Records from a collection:
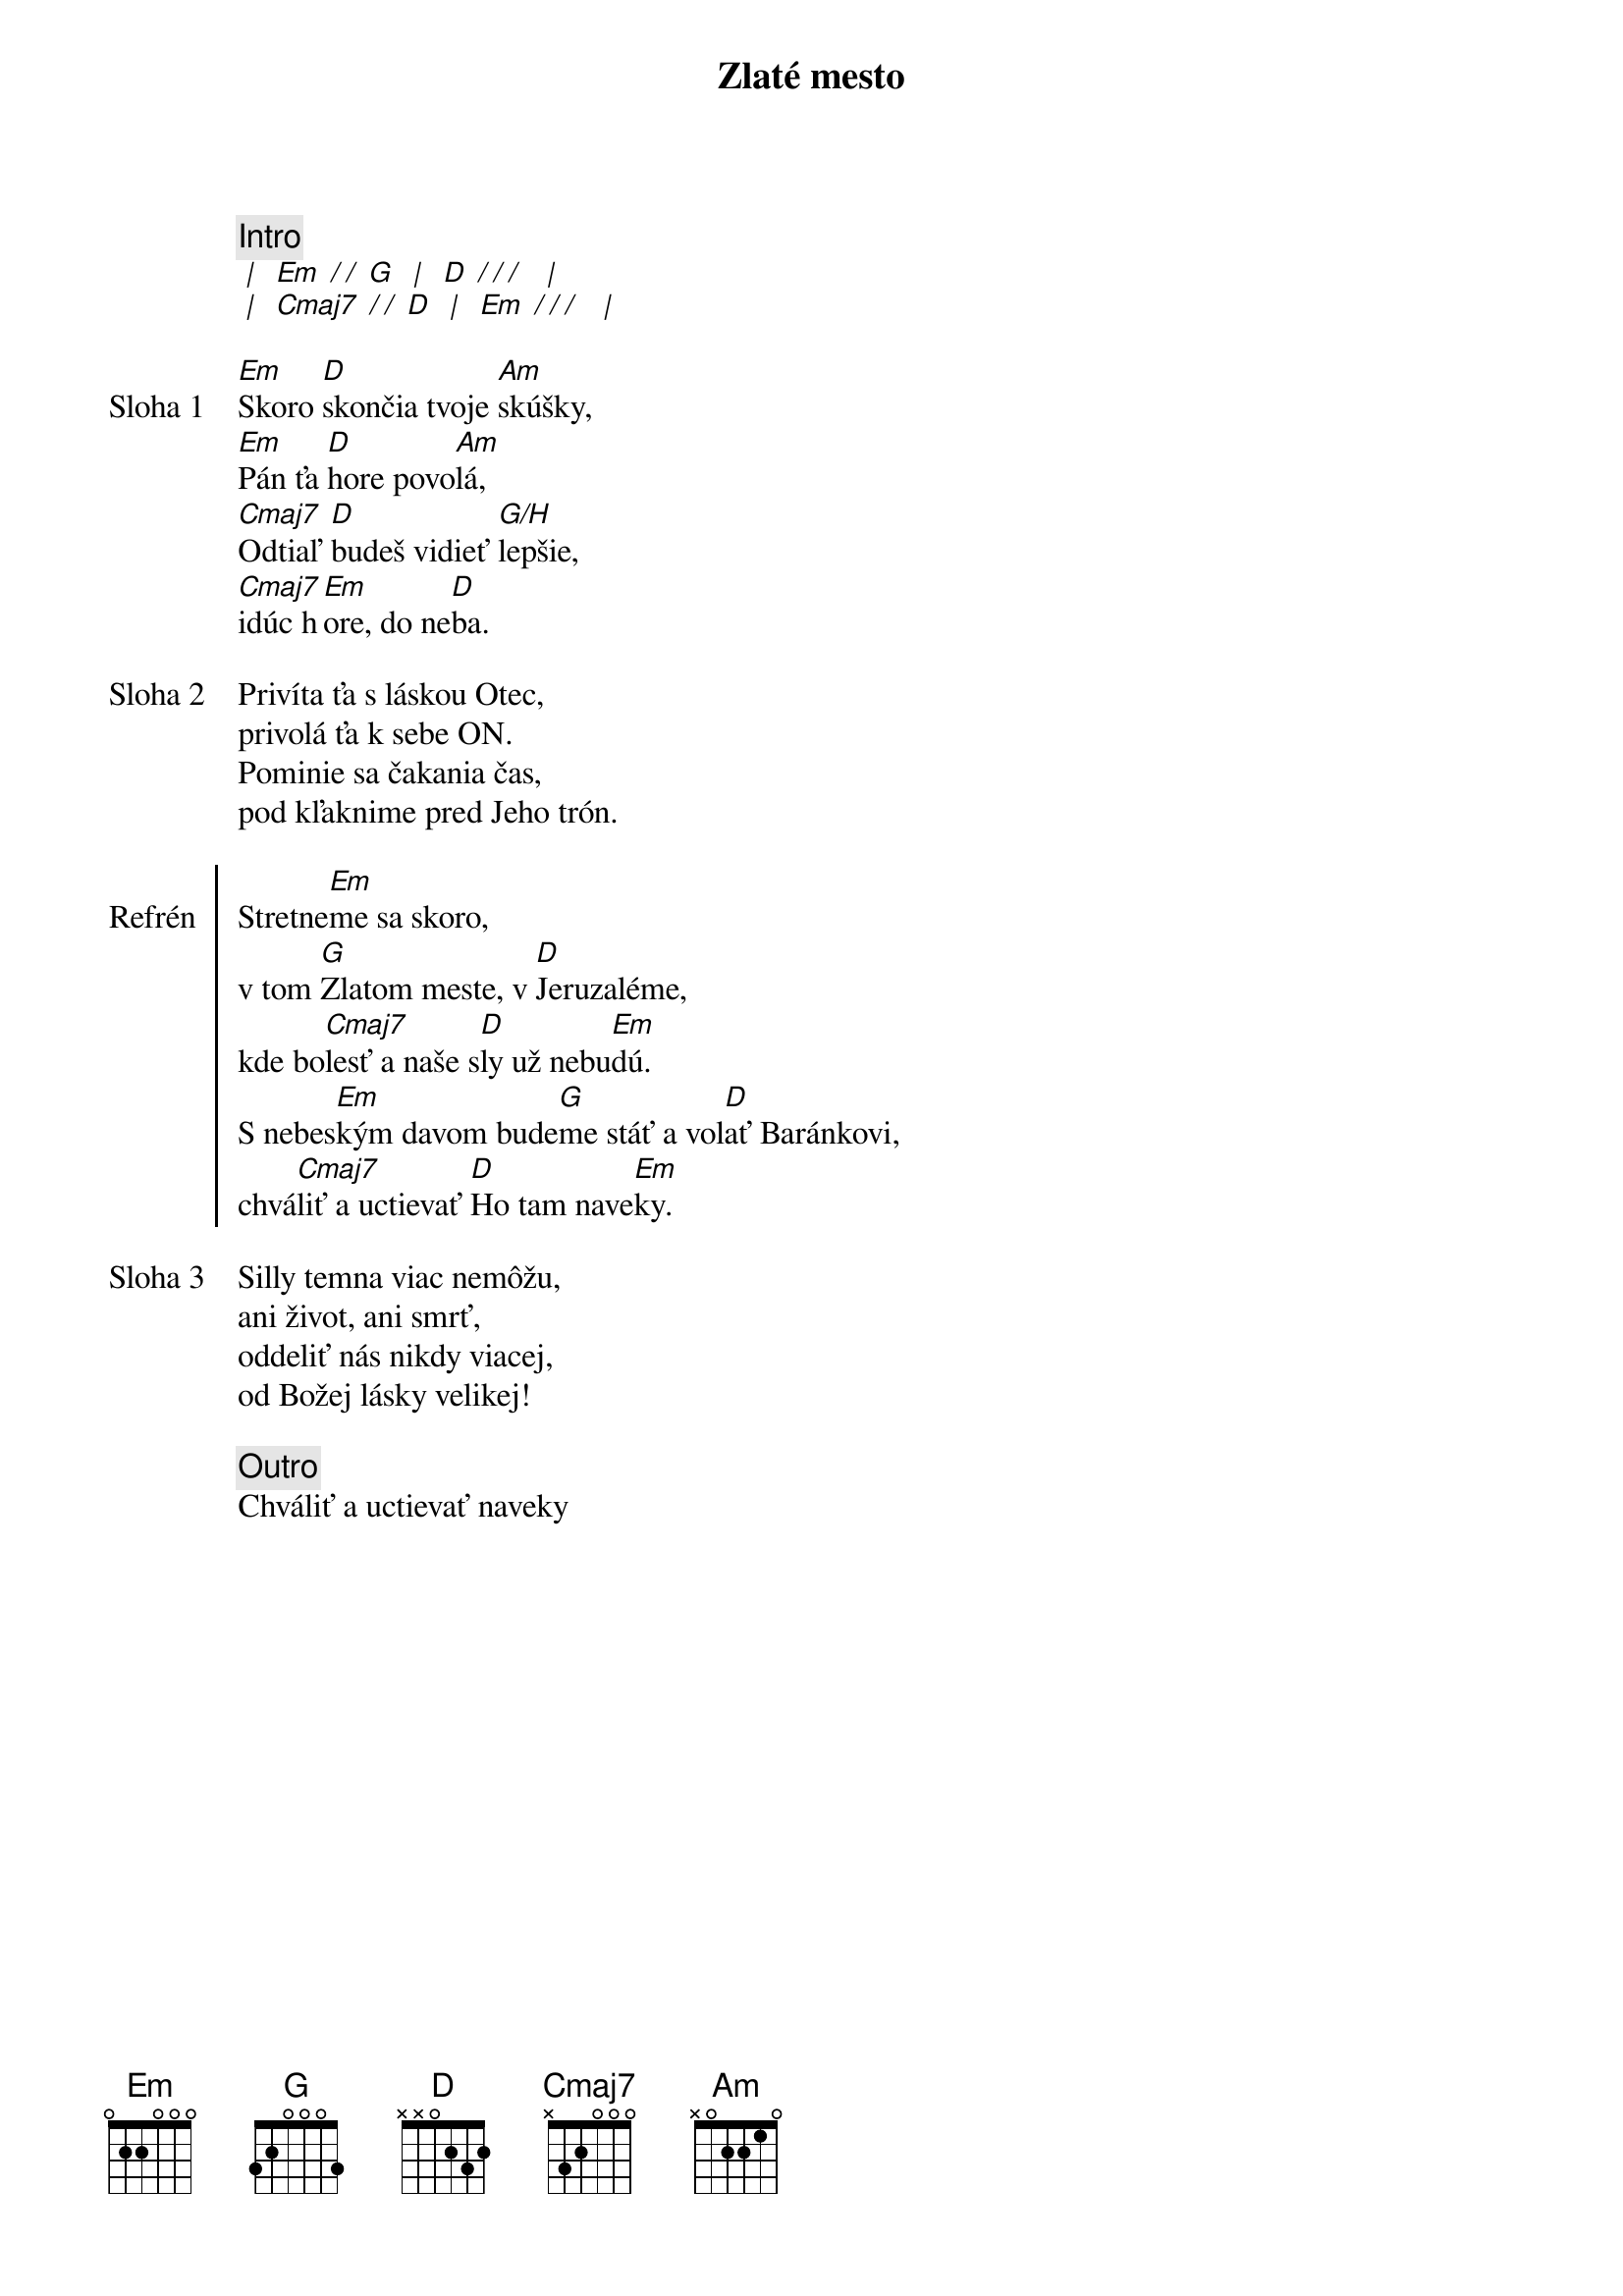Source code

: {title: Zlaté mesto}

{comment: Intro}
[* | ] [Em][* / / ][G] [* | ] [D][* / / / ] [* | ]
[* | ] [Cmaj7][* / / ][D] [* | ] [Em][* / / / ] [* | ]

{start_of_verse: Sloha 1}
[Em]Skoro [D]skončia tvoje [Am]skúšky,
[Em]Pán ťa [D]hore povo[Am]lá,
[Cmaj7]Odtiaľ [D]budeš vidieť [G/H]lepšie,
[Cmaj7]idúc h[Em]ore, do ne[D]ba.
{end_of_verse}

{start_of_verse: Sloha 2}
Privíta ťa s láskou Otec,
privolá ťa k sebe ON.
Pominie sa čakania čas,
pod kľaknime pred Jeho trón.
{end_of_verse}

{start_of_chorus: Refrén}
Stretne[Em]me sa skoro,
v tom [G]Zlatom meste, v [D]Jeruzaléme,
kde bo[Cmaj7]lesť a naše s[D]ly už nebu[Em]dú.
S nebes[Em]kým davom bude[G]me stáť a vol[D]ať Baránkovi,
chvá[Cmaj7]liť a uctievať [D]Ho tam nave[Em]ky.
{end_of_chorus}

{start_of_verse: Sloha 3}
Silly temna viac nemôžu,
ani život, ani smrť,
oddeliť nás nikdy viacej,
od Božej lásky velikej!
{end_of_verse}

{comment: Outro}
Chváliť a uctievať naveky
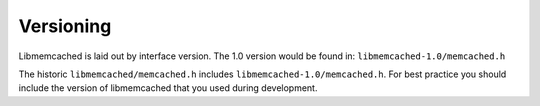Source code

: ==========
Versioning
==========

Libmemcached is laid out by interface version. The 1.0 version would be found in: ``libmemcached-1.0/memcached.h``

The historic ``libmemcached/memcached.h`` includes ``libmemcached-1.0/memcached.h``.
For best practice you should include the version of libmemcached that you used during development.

Task requirements – Please set down every record above exactly as it appears, leaving out the pictures.

Final answer –
Source code

: {title: Zlaté mesto}

{comment: Intro}
[* | ] [Em][* / / ][G] [* | ] [D][* / / / ] [* | ]
[* | ] [Cmaj7][* / / ][D] [* | ] [Em][* / / / ] [* | ]

{start_of_verse: Sloha 1}
[Em]Skoro [D]skončia tvoje [Am]skúšky,
[Em]Pán ťa [D]hore povo[Am]lá,
[Cmaj7]Odtiaľ [D]budeš vidieť [G/H]lepšie,
[Cmaj7]idúc h[Em]ore, do ne[D]ba.
{end_of_verse}

{start_of_verse: Sloha 2}
Privíta ťa s láskou Otec,
privolá ťa k sebe ON.
Pominie sa čakania čas,
pod kľaknime pred Jeho trón.
{end_of_verse}

{start_of_chorus: Refrén}
Stretne[Em]me sa skoro,
v tom [G]Zlatom meste, v [D]Jeruzaléme,
kde bo[Cmaj7]lesť a naše s[D]ly už nebu[Em]dú.
S nebes[Em]kým davom bude[G]me stáť a vol[D]ať Baránkovi,
chvá[Cmaj7]liť a uctievať [D]Ho tam nave[Em]ky.
{end_of_chorus}

{start_of_verse: Sloha 3}
Silly temna viac nemôžu,
ani život, ani smrť,
oddeliť nás nikdy viacej,
od Božej lásky velikej!
{end_of_verse}

{comment: Outro}
Chváliť a uctievať naveky
Source code

: ==========
Versioning
==========

Libmemcached is laid out by interface version. The 1.0 version would be found in: ``libmemcached-1.0/memcached.h``

The historic ``libmemcached/memcached.h`` includes ``libmemcached-1.0/memcached.h``.
For best practice you should include the version of libmemcached that you used during development.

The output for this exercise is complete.